## Exercise details
Return every line of text from the entries below word for word. Leave out the pictures.

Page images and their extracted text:
# # # #
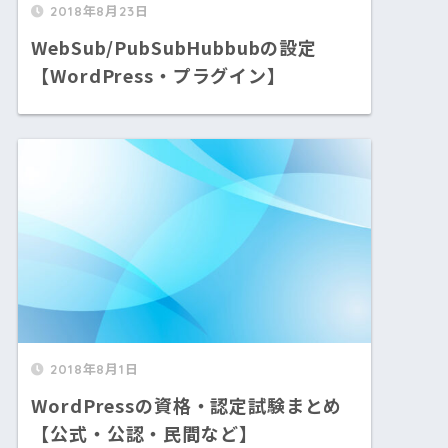
2018年8月23日
WebSub/PubSubHubbubの設定
【WordPress・プラグイン】
2018年8月1日
WordPressの資格・認定試験まとめ
【公式・公認・民間など】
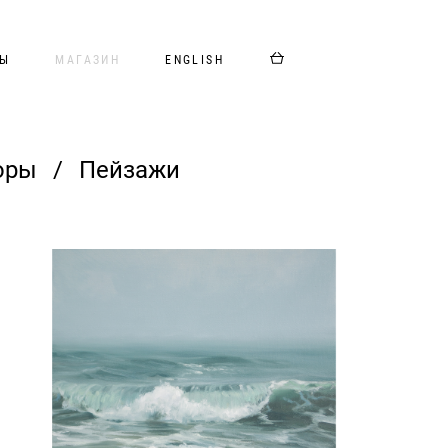
ТЫ
МАГАЗИН
ENGLISH
оры
/
Пейзажи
# # # #
## Exercise solution
2018年8月23日
WebSub/PubSubHubbubの設定
【WordPress・プラグイン】
2018年8月1日
WordPressの資格・認定試験まとめ
【公式・公認・民間など】
ТЫ
МАГАЗИН
ENGLISH
оры
/
Пейзажи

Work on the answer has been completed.